Today was not a good day. While parking by the side of the road in Connecticut, about to go on a walk in the woods, I drove our car into a tree. Adam was in the passenger seat, which made it better and worse. On one hand, I didn't have to try to explain what happened (why and/or how being another matter entirely). On the other hand, I couldn't pretend that there was a logical explanation.
The car was mostly parked; the ground was very uneven and the tree was a couple of feet ahead of us. For some reason—the tape won't rewind that far—I thought my foot was on the brake, so when the car oddly kept inching forward, I pushed the pedal harder. "What are you doing?" yelled Adam. "Stop!" I just stared in shock as the car hit the tree trunk. It's amazing how much damage you can do in two feet. The sole bright spot is that the airbags didn't deploy.
"I feel like Lizzie Grubman," I said on the way home. (Adam drove.) She was the PR chick who, in 2001, mistook the gas for the brake and rammed her truck into partygoers outside a nightclub called Consicence Point.
"At least she was drunk," Adam replied.
Indeed. If you behave stupidly for a reason—even if it's the wrong reason—you can take some solace in the fact that you had thought about it. Your decision-making was flawed; you can analyze and/or rationalize why.

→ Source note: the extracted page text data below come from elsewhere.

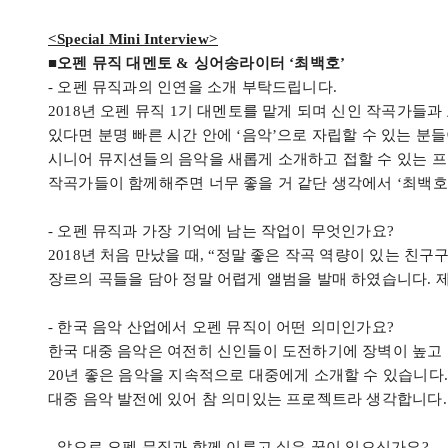
<Special Mini Interview>
■오펜 뮤직 대멘토 & 싱어송라이터
‘
최백호
’
-
오펜 뮤직과의 인연을 소개 부탁드립니다
.
2018
년 오펜 뮤직
1
기 대멘토를 맡게 되며 신인 작곡가들과
있다면 분명 빠른 시간 안에
‘
음악
’
으로 자립할 수 있는 분
시니어 뮤지션들의 음악을 새롭게 소개하고 접할 수 있는 
작곡가들이 함께해주면 너무 좋을 거 같단 생각에서
‘
최백호
-
오펜 뮤직과 가장 기억에 남는 작업이 무엇인가요
?
2018
년 처음 만났을 때
, “
정말 좋은 작곡 역량이 있는 친구
장르의 곡들을 담아 정말 어렵게 앨범을 발매 하였습니다
.
-
한국 음악 산업에서 오펜 뮤직이 어떤 의미인가요
?
한국 대중 음악은 여전히 신인들이 도전하기에 장벽이 높고
20
년 좋은 음악을 지속적으로 대중에게 소개할 수 있습니다
대중 음악 발전에 있어 참 의미있는 프로젝트라 생각합니다
-
앞으로 오펜 뮤직과 함께 이루고 싶은 꿈이 있으신가요
?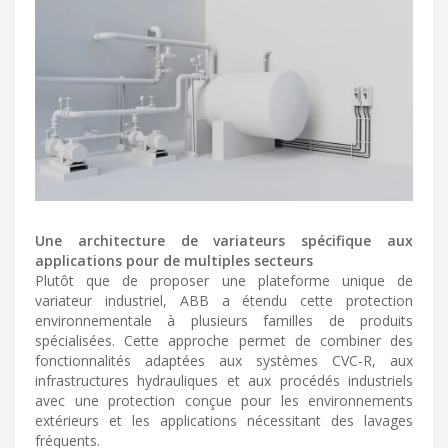
Une architecture de variateurs spécifique aux
applications pour de multiples secteurs
Plutôt que de proposer une plateforme unique de
variateur industriel, ABB a étendu cette protection
environnementale à plusieurs familles de produits
spécialisées. Cette approche permet de combiner des
fonctionnalités adaptées aux systèmes CVC-R, aux
infrastructures hydrauliques et aux procédés industriels
avec une protection conçue pour les environnements
extérieurs et les applications nécessitant des lavages
fréquents.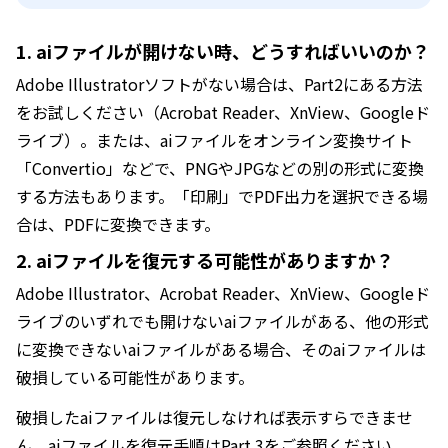
1. aiファイルが開けない時、どうすればいいのか？
Adobe Illustratorソフトがない場合は、Part2にある方法
をお試しください（Acrobat Reader、XnView、Googleド
ライブ）。または、aiファイルをオンライン変換サイト
「Convertio」などで、PNGやJPGなどの別の形式に変換
する方法もあります。「印刷」でPDF出力を選択できる場
合は、PDFに変換できます。
2. aiファイルを復元する可能性がありますか？
Adobe Illustrator、Acrobat Reader、XnView、Googleド
ライブのいずれでも開けないaiファイルがある、他の形式
に変換できないaiファイルがある場合、そのaiファイルは
破損している可能性があります。
破損したaiファイルは復元しなければ表示すらできませ
ん。aiファイルを復元手順はPart 3をご参照ください。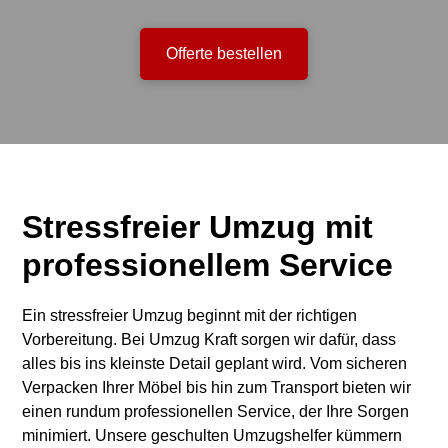
Offerte bestellen
Stressfreier Umzug mit
professionellem Service
Ein stressfreier Umzug beginnt mit der richtigen
Vorbereitung. Bei Umzug Kraft sorgen wir dafür, dass
alles bis ins kleinste Detail geplant wird. Vom sicheren
Verpacken Ihrer Möbel bis hin zum Transport bieten wir
einen rundum professionellen Service, der Ihre Sorgen
minimiert. Unsere geschulten Umzugshelfer kümmern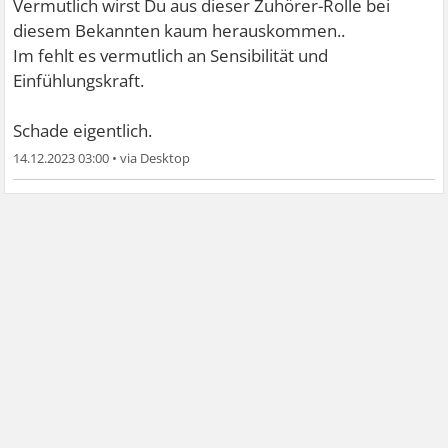
Vermutlich wirst Du aus dieser Zuhörer-Rolle bei
diesem Bekannten kaum herauskommen..
Im fehlt es vermutlich an Sensibilität und
Einfühlungskraft.
Schade eigentlich.
14.12.2023 03:00
•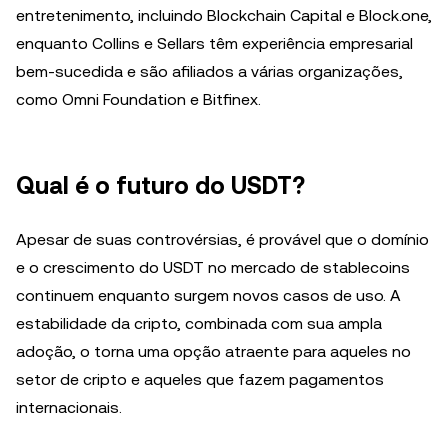
entretenimento, incluindo Blockchain Capital e Block.one,
enquanto Collins e Sellars têm experiência empresarial
bem-sucedida e são afiliados a várias organizações,
como Omni Foundation e Bitfinex.
Qual é o futuro do USDT?
Apesar de suas controvérsias, é provável que o domínio
e o crescimento do USDT no mercado de stablecoins
continuem enquanto surgem novos casos de uso. A
estabilidade da cripto, combinada com sua ampla
adoção, o torna uma opção atraente para aqueles no
setor de cripto e aqueles que fazem pagamentos
internacionais.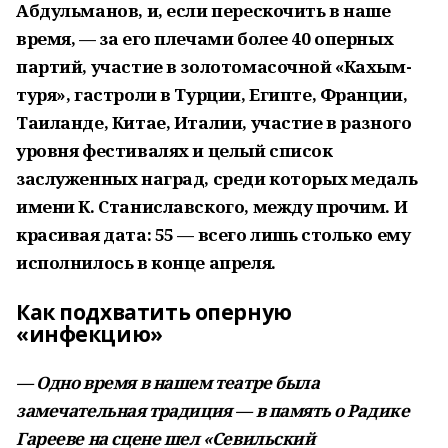
Абдульманов, и, если перескочить в наше
время, — за его плечами более 40 оперных
партий, участие в золотомасочной «Кахым-
туря», гастроли в Турции, Египте, Франции,
Таиланде, Китае, Италии, участие в разного
уровня фестивалях и целый список
заслуженных наград, среди которых медаль
имени К. Станиславского, между прочим. И
красивая дата: 55 — всего лишь столько ему
исполнилось в конце апреля.
Как подхватить оперную
«инфекцию»
— Одно время в нашем театре была
замечательная традиция — в память о Радике
Гарееве на сцене шел «Севильский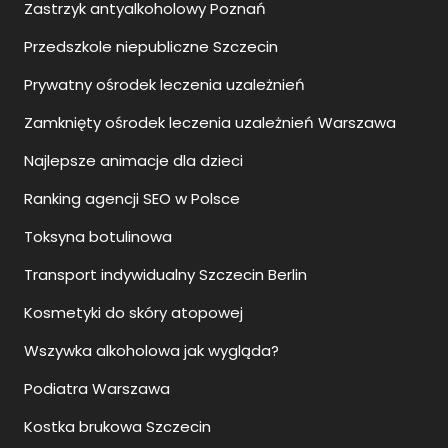
Zastrzyk antyalkoholowy Poznań
Przedszkole niepubliczne Szczecin
Prywatny ośrodek leczenia uzależnień
Zamknięty ośrodek leczenia uzależnień Warszawa
Najlepsze animacje dla dzieci
Ranking agencji SEO w Polsce
Toksyna botulinowa
Transport indywidualny Szczecin Berlin
Kosmetyki do skóry atopowej
Wszywka alkoholowa jak wygląda?
Podiatra Warszawa
Kostka brukowa Szczecin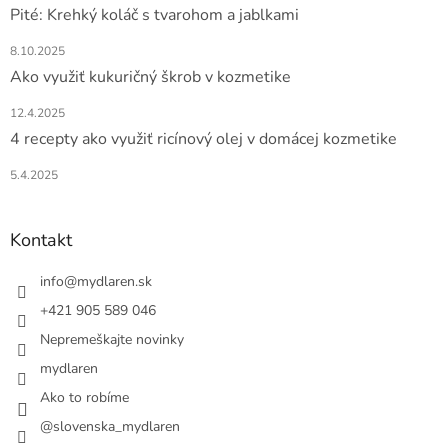
Pité: Krehký koláč s tvarohom a jablkami
8.10.2025
Ako využiť kukuričný škrob v kozmetike
12.4.2025
4 recepty ako využiť ricínový olej v domácej kozmetike
5.4.2025
Kontakt
info
@
mydlaren.sk
+421 905 589 046
Nepremeškajte novinky
mydlaren
Ako to robíme
@slovenska_mydlaren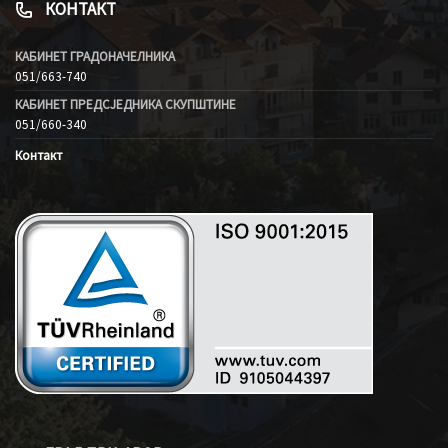
КОНТАКТ
КАБИНЕТ ГРАДОНАЧЕЛНИКА
051/663-740
КАБИНЕТ ПРЕДСЈЕДНИКА СКУПШТИНЕ
051/660-340
Контакт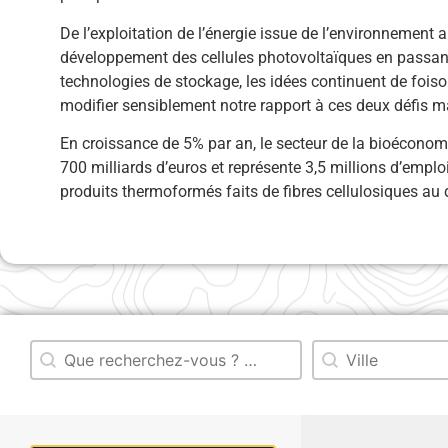
De l’exploitation de l’énergie issue de l’environnement 
développement des cellules photovoltaïques en passan
technologies de stockage, les idées continuent de foiso
modifier sensiblement notre rapport à ces deux défis ma
En croissance de 5% par an, le secteur de la bioéconom
700 milliards d’euros et représente 3,5 millions d’empl
produits thermoformés faits de fibres cellulosiques a
Rechercher
Rechercher
Recherche dans le titre
Recherche par 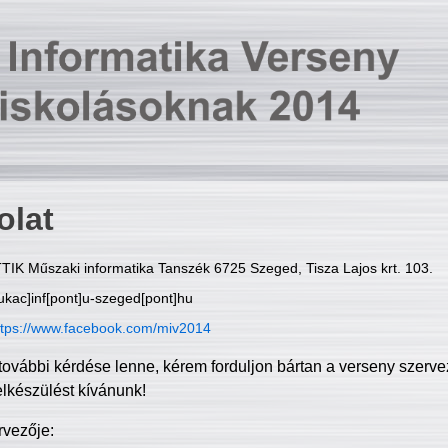
olat
TIK Műszaki informatika Tanszék 6725 Szeged, Tisza Lajos krt. 103.
ukac]inf[pont]u-szeged[pont]hu
ttps://www.facebook.com/miv2014
további kérdése lenne, kérem forduljon bártan a verseny szerve
elkészülést kívánunk!
rvezője: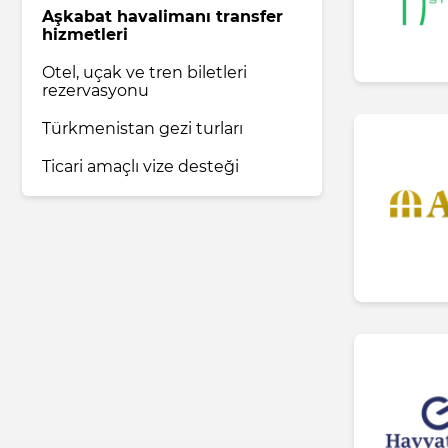
Aşkabat havalimanı transfer
hizmetleri
İlaç endüstrisi
Otel, uçak ve tren biletleri
rezervasyonu
Ev ve bakım ürünleri
Türkmenistan gezi turları
Ticari amaçlı vize desteği
Nakliye ve Lojistik hizmetleri
Hukuk ve Danışmanlık hizmetleri
Turizm ve Seyahat hizmetleri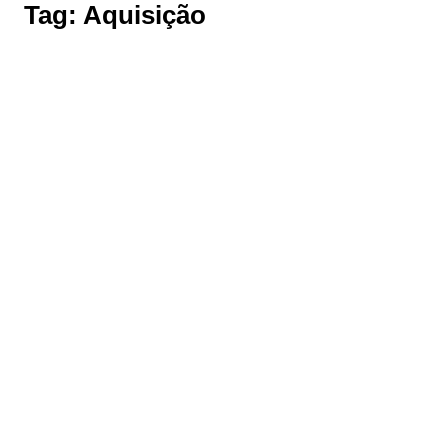
Tag:
Aquisição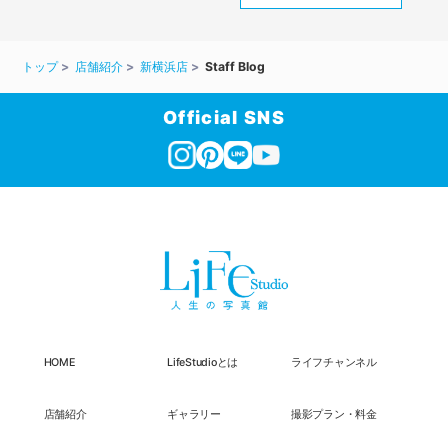
トップ
店舗紹介
新横浜店
Staff Blog
Official SNS
HOME
LifeStudioとは
ライフチャンネル
店舗紹介
ギャラリー
撮影プラン・料金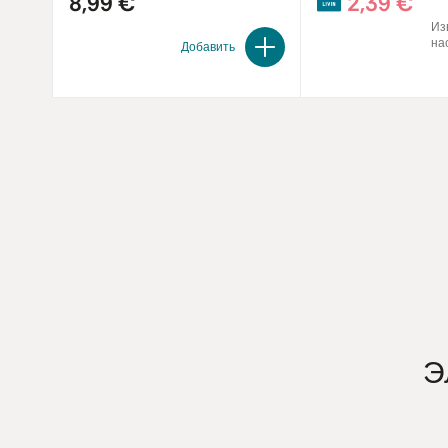
8,99 €
2,39 €
Из
на
Добавить
Э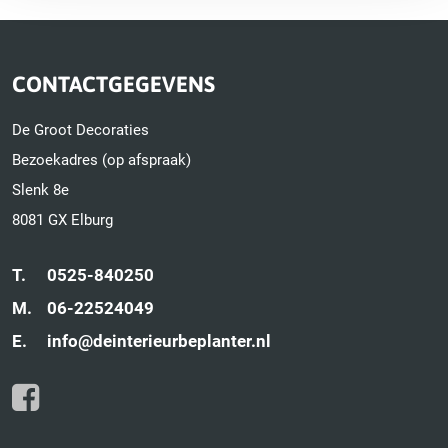
CONTACTGEGEVENS
De Groot Decoraties
Bezoekadres (op afspraak)
Slenk 8e
8081 GX Elburg
T.
0525-840250
M.
06-22524049
E.
info@deinterieurbeplanter.nl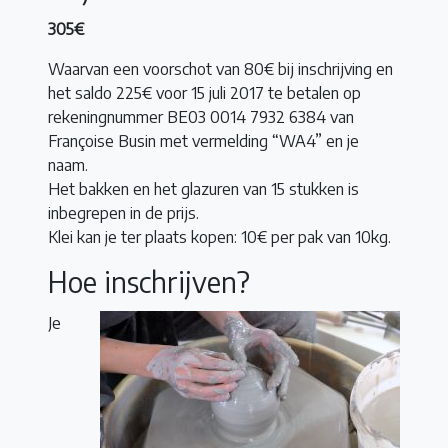
305€
Waarvan een voorschot van 80€ bij inschrijving en
het saldo 225€ voor 15 juli 2017 te betalen op
rekeningnummer BE03 0014 7932 6384 van
Françoise Busin met vermelding “WA4” en je
naam.
Het bakken en het glazuren van 15 stukken is
inbegrepen in de prijs.
Klei kan je ter plaats kopen: 10€ per pak van 10kg.
Hoe inschrijven?
Je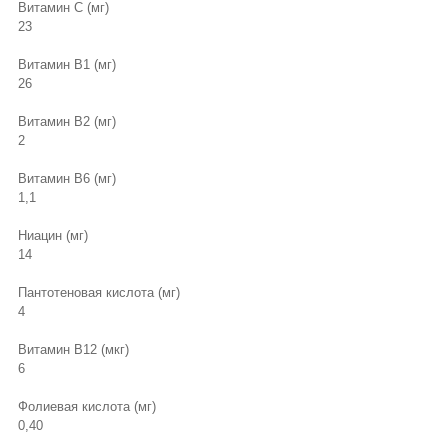
Витамин С (мг)
23
Витамин В1 (мг)
26
Витамин В2 (мг)
2
Витамин В6 (мг)
1,1
Ниацин (мг)
14
Пантотеновая кислота (мг)
4
Витамин В12 (мкг)
6
Фолиевая кислота (мг)
0,40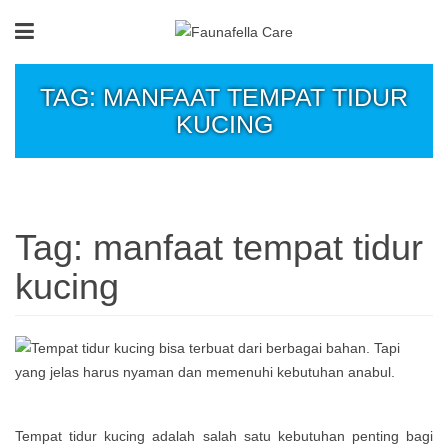
TAG: MANFAAT TEMPAT TIDUR
KUCING
Tag:
manfaat tempat tidur
kucing
Tempat tidur kucing adalah salah satu kebutuhan penting bagi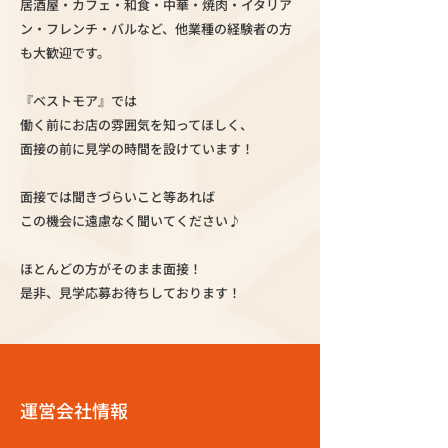
居酒屋・カフェ・和食・中華・焼肉・イタリア
ン・フレンチ・バルなど、他業種の経験者の方
も大歓迎です。
『ベストモア』では
働く前にお店の雰囲気を知ってほしく、
面接の前に見学の時間を設けています！
面接では聞きづらいこと等あれば
この機会に遠慮なく聞いてください♪
ほとんどの方がそのまま面接！
是非、見学応募お待ちしております！
運営会社情報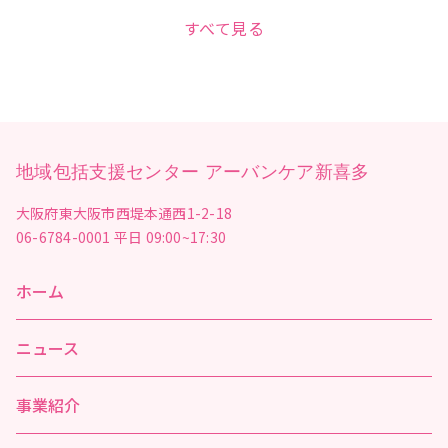
すべて見る
地域包括支援センター アーバンケア新喜多
大阪府東大阪市西堤本通西1-2-18
06-6784-0001
平日 09:00~17:30
ホーム
ニュース
事業紹介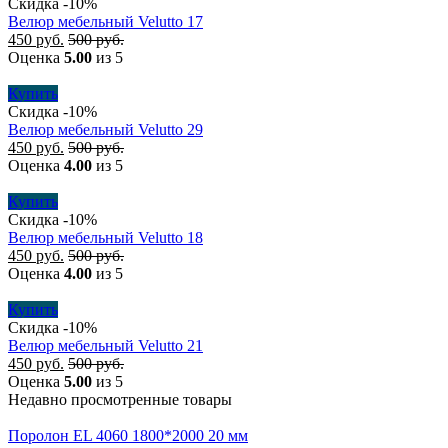
Скидка -10%
Велюр мебельный Velutto 17
450
руб.
500
руб.
Оценка
5.00
из 5
Купить
Скидка -10%
Велюр мебельный Velutto 29
450
руб.
500
руб.
Оценка
4.00
из 5
Купить
Скидка -10%
Велюр мебельный Velutto 18
450
руб.
500
руб.
Оценка
4.00
из 5
Купить
Скидка -10%
Велюр мебельный Velutto 21
450
руб.
500
руб.
Оценка
5.00
из 5
Недавно просмотренные товары
Поролон EL 4060 1800*2000 20 мм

If you were drunk, you can blame the booze. If you do something stupid for no reason at all, however, then your mind, in the subsequent hours and probably days, but I hope not weeks, turns it over again and again, trying to grab hold of something impossibly slippery. All you have to keep you warm is that nobody was hurt and it could've been worse. In fact, as I was just about to post this, Adam said, "It was a good thing you weren't in a parking lot or you could've damaged another car, too."
P.S. This is not an invitation to broach this topic with me.